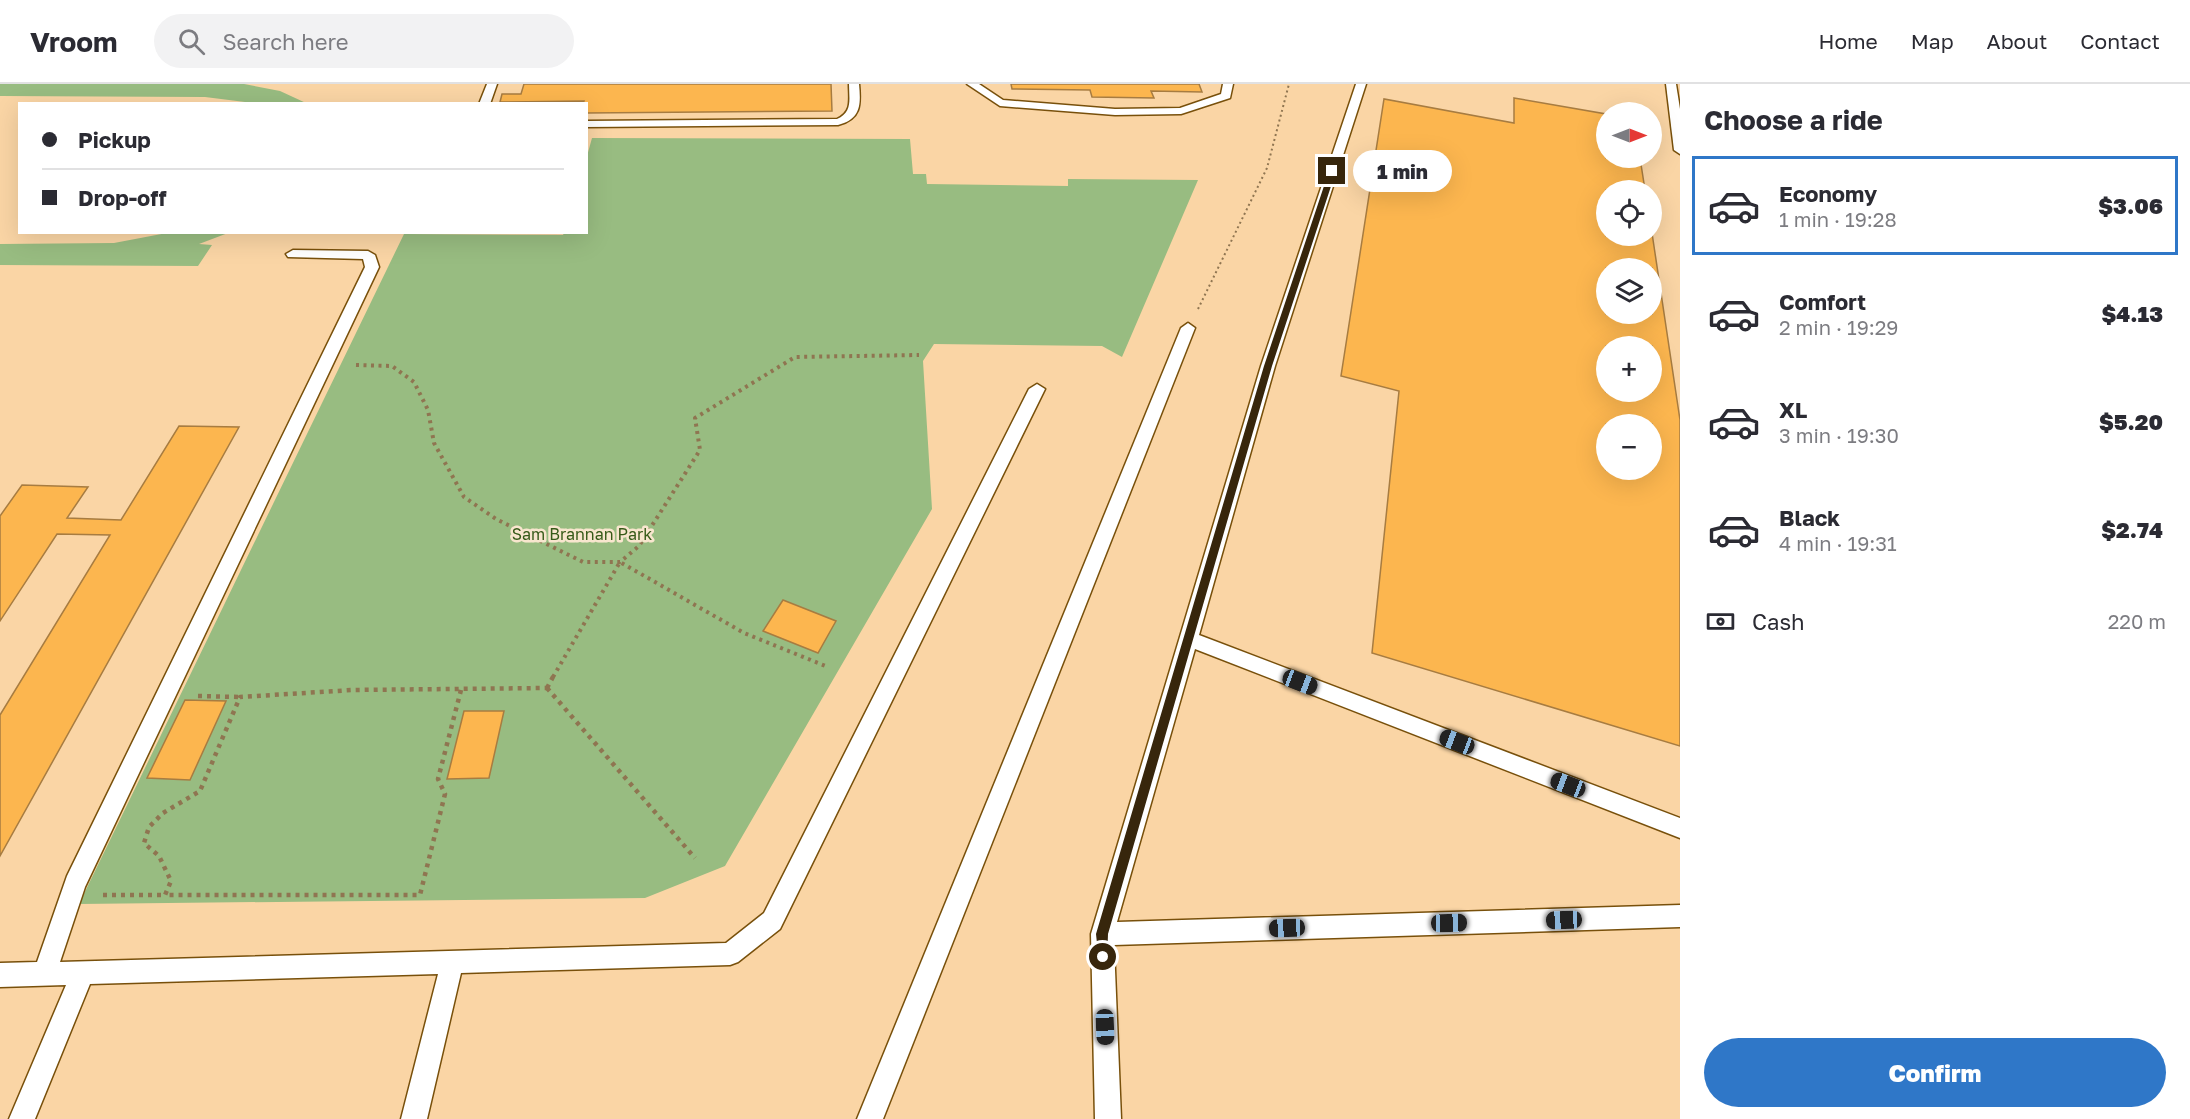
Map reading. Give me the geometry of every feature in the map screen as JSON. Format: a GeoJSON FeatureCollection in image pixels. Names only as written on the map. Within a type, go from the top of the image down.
{"type":"FeatureCollection","features":[{"type":"Feature","properties":{"kind":"lane"},"geometry":{"type":"LineString","coordinates":[[485,102],[492,84]]}},
{"type":"Feature","properties":{"kind":"lane"},"geometry":{"type":"LineString","coordinates":[[588,124],[837,122],[849,119],[855,111],[854,84]]}},
{"type":"Feature","properties":{"kind":"lane"},"geometry":{"type":"LineString","coordinates":[[972,84],[1000,103],[1115,112],[1181,111],[1226,96],[1228,84]]}},
{"type":"Feature","properties":{"kind":"lane"},"geometry":{"type":"LineString","coordinates":[[1108,1119],[1102,934],[1268,366],[1361,84]]}},
{"type":"Feature","properties":{"kind":"lane"},"geometry":{"type":"LineString","coordinates":[[1671,84],[1680,150]]}},
{"type":"Feature","properties":{"kind":"lane"},"geometry":{"type":"LineString","coordinates":[[44,974],[75,885],[372,267],[368,255],[293,254]]}},
{"type":"Feature","properties":{"kind":"lane"},"geometry":{"type":"LineString","coordinates":[[870,1119],[1188,328]]}},
{"type":"Feature","properties":{"kind":"lane"},"geometry":{"type":"LineString","coordinates":[[0,975],[730,954],[772,921],[1037,389]]}},
{"type":"Feature","properties":{"kind":"lane"},"geometry":{"type":"LineString","coordinates":[[1189,639],[1680,828]]}},
{"type":"Feature","properties":{"kind":"lane"},"geometry":{"type":"LineString","coordinates":[[1102,934],[1680,916]]}},
{"type":"Feature","properties":{"kind":"lane"},"geometry":{"type":"LineString","coordinates":[[414,1119],[452,962]]}},
{"type":"Feature","properties":{"kind":"lane"},"geometry":{"type":"LineString","coordinates":[[22,1119],[83,973]]}},
{"type":"Feature","properties":{"kind":"path"},"geometry":{"type":"LineString","coordinates":[[1188,328],[1267,168],[1289,84]]}},
{"type":"Feature","properties":{"kind":"path"},"geometry":{"type":"LineString","coordinates":[[547,688],[620,562],[639,546],[700,450],[695,418],[795,357],[919,355]]}},
{"type":"Feature","properties":{"kind":"path"},"geometry":{"type":"LineString","coordinates":[[346,364],[392,366],[414,382],[428,410],[434,443],[464,497],[496,519],[583,562],[620,562],[744,633],[828,667]]}},
{"type":"Feature","properties":{"kind":"path"},"geometry":{"type":"LineString","coordinates":[[189,696],[240,697],[352,690],[547,688]]}},
{"type":"Feature","properties":{"kind":"path"},"geometry":{"type":"LineString","coordinates":[[547,688],[695,858]]}},
{"type":"Feature","properties":{"kind":"path"},"geometry":{"type":"LineString","coordinates":[[240,697],[200,791],[163,813],[148,827],[144,843],[159,856],[171,881],[165,895],[420,895],[445,794],[438,779],[460,690]]}},
{"type":"Feature","properties":{"kind":"green space"},"geometry":{"type":"Polygon","coordinates":[[[0,84],[244,84],[280,91],[304,102],[245,102],[205,97],[0,96],[0,84]]]}},
{"type":"Feature","properties":{"kind":"green space","name":"Sam Brannan Park"},"geometry":{"type":"Polygon","coordinates":[[[592,138],[910,139],[913,174],[926,174],[927,184],[1068,186],[1068,179],[1198,180],[1122,357],[1102,346],[934,344],[923,361],[932,509],[725,866],[645,898],[79,904],[404,234],[588,234],[588,152],[592,138]]]}},
{"type":"Feature","properties":{"kind":"green space"},"geometry":{"type":"Polygon","coordinates":[[[161,234],[225,234],[199,244],[212,245],[198,266],[0,265],[0,244],[114,243],[161,234]]]}},
{"type":"Feature","properties":{"kind":"building"},"geometry":{"type":"Polygon","coordinates":[[[524,84],[831,84],[832,111],[588,113],[588,102],[584,101],[500,102],[502,94],[521,94],[524,84]]]}},
{"type":"Feature","properties":{"kind":"building"},"geometry":{"type":"Polygon","coordinates":[[[1011,84],[1199,84],[1202,92],[1151,91],[1154,98],[1092,97],[1090,90],[1012,89],[1011,84]]]}},
{"type":"Feature","properties":{"kind":"building"},"geometry":{"type":"Polygon","coordinates":[[[1514,98],[1596,112],[1596,168],[1642,168],[1643,180],[1596,180],[1596,246],[1654,246],[1656,258],[1596,258],[1596,324],[1662,324],[1662,300],[1680,420],[1680,746],[1372,653],[1399,391],[1341,376],[1384,99],[1514,123],[1514,98]]]}},
{"type":"Feature","properties":{"kind":"building"},"geometry":{"type":"Polygon","coordinates":[[[179,426],[239,427],[0,856],[0,715],[110,535],[57,534],[0,621],[0,516],[22,485],[88,487],[67,518],[121,520],[179,426]]]}},
{"type":"Feature","properties":{"kind":"building"},"geometry":{"type":"Polygon","coordinates":[[[783,600],[836,621],[818,653],[763,631],[783,600]]]}},
{"type":"Feature","properties":{"kind":"building"},"geometry":{"type":"Polygon","coordinates":[[[185,700],[226,701],[190,780],[147,778],[185,700]]]}},
{"type":"Feature","properties":{"kind":"building"},"geometry":{"type":"Polygon","coordinates":[[[464,711],[504,711],[489,778],[447,779],[464,711]]]}},
{"type":"Feature","properties":{"kind":"route"},"geometry":{"type":"LineString","coordinates":[[1103,957],[1102,934],[1268,366],[1332,171]]}}]}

══════════

Recreate the listing above word for word, dropping each picture it contains.

Map reading. Give me the geometry of every feature in the map screen as JSON. Format: a GeoJSON FeatureCollection in image pixels. Names only as written on the map. Within a type, go from the top of the image down.
{"type":"FeatureCollection","features":[{"type":"Feature","properties":{"kind":"lane"},"geometry":{"type":"LineString","coordinates":[[485,102],[492,84]]}},
{"type":"Feature","properties":{"kind":"lane"},"geometry":{"type":"LineString","coordinates":[[588,124],[837,122],[849,119],[855,111],[854,84]]}},
{"type":"Feature","properties":{"kind":"lane"},"geometry":{"type":"LineString","coordinates":[[972,84],[1000,103],[1115,112],[1181,111],[1226,96],[1228,84]]}},
{"type":"Feature","properties":{"kind":"lane"},"geometry":{"type":"LineString","coordinates":[[1108,1119],[1102,934],[1268,366],[1361,84]]}},
{"type":"Feature","properties":{"kind":"lane"},"geometry":{"type":"LineString","coordinates":[[1671,84],[1680,150]]}},
{"type":"Feature","properties":{"kind":"lane"},"geometry":{"type":"LineString","coordinates":[[44,974],[75,885],[372,267],[368,255],[293,254]]}},
{"type":"Feature","properties":{"kind":"lane"},"geometry":{"type":"LineString","coordinates":[[870,1119],[1188,328]]}},
{"type":"Feature","properties":{"kind":"lane"},"geometry":{"type":"LineString","coordinates":[[0,975],[730,954],[772,921],[1037,389]]}},
{"type":"Feature","properties":{"kind":"lane"},"geometry":{"type":"LineString","coordinates":[[1189,639],[1680,828]]}},
{"type":"Feature","properties":{"kind":"lane"},"geometry":{"type":"LineString","coordinates":[[1102,934],[1680,916]]}},
{"type":"Feature","properties":{"kind":"lane"},"geometry":{"type":"LineString","coordinates":[[414,1119],[452,962]]}},
{"type":"Feature","properties":{"kind":"lane"},"geometry":{"type":"LineString","coordinates":[[22,1119],[83,973]]}},
{"type":"Feature","properties":{"kind":"path"},"geometry":{"type":"LineString","coordinates":[[1188,328],[1267,168],[1289,84]]}},
{"type":"Feature","properties":{"kind":"path"},"geometry":{"type":"LineString","coordinates":[[547,688],[620,562],[639,546],[700,450],[695,418],[795,357],[919,355]]}},
{"type":"Feature","properties":{"kind":"path"},"geometry":{"type":"LineString","coordinates":[[346,364],[392,366],[414,382],[428,410],[434,443],[464,497],[496,519],[583,562],[620,562],[744,633],[828,667]]}},
{"type":"Feature","properties":{"kind":"path"},"geometry":{"type":"LineString","coordinates":[[189,696],[240,697],[352,690],[547,688]]}},
{"type":"Feature","properties":{"kind":"path"},"geometry":{"type":"LineString","coordinates":[[547,688],[695,858]]}},
{"type":"Feature","properties":{"kind":"path"},"geometry":{"type":"LineString","coordinates":[[240,697],[200,791],[163,813],[148,827],[144,843],[159,856],[171,881],[165,895],[420,895],[445,794],[438,779],[460,690]]}},
{"type":"Feature","properties":{"kind":"green space"},"geometry":{"type":"Polygon","coordinates":[[[0,84],[244,84],[280,91],[304,102],[245,102],[205,97],[0,96],[0,84]]]}},
{"type":"Feature","properties":{"kind":"green space","name":"Sam Brannan Park"},"geometry":{"type":"Polygon","coordinates":[[[592,138],[910,139],[913,174],[926,174],[927,184],[1068,186],[1068,179],[1198,180],[1122,357],[1102,346],[934,344],[923,361],[932,509],[725,866],[645,898],[79,904],[404,234],[588,234],[588,152],[592,138]]]}},
{"type":"Feature","properties":{"kind":"green space"},"geometry":{"type":"Polygon","coordinates":[[[161,234],[225,234],[199,244],[212,245],[198,266],[0,265],[0,244],[114,243],[161,234]]]}},
{"type":"Feature","properties":{"kind":"building"},"geometry":{"type":"Polygon","coordinates":[[[524,84],[831,84],[832,111],[588,113],[588,102],[584,101],[500,102],[502,94],[521,94],[524,84]]]}},
{"type":"Feature","properties":{"kind":"building"},"geometry":{"type":"Polygon","coordinates":[[[1011,84],[1199,84],[1202,92],[1151,91],[1154,98],[1092,97],[1090,90],[1012,89],[1011,84]]]}},
{"type":"Feature","properties":{"kind":"building"},"geometry":{"type":"Polygon","coordinates":[[[1514,98],[1596,112],[1596,168],[1642,168],[1643,180],[1596,180],[1596,246],[1654,246],[1656,258],[1596,258],[1596,324],[1662,324],[1662,300],[1680,420],[1680,746],[1372,653],[1399,391],[1341,376],[1384,99],[1514,123],[1514,98]]]}},
{"type":"Feature","properties":{"kind":"building"},"geometry":{"type":"Polygon","coordinates":[[[179,426],[239,427],[0,856],[0,715],[110,535],[57,534],[0,621],[0,516],[22,485],[88,487],[67,518],[121,520],[179,426]]]}},
{"type":"Feature","properties":{"kind":"building"},"geometry":{"type":"Polygon","coordinates":[[[783,600],[836,621],[818,653],[763,631],[783,600]]]}},
{"type":"Feature","properties":{"kind":"building"},"geometry":{"type":"Polygon","coordinates":[[[185,700],[226,701],[190,780],[147,778],[185,700]]]}},
{"type":"Feature","properties":{"kind":"building"},"geometry":{"type":"Polygon","coordinates":[[[464,711],[504,711],[489,778],[447,779],[464,711]]]}},
{"type":"Feature","properties":{"kind":"route"},"geometry":{"type":"LineString","coordinates":[[1103,957],[1102,934],[1268,366],[1332,171]]}}]}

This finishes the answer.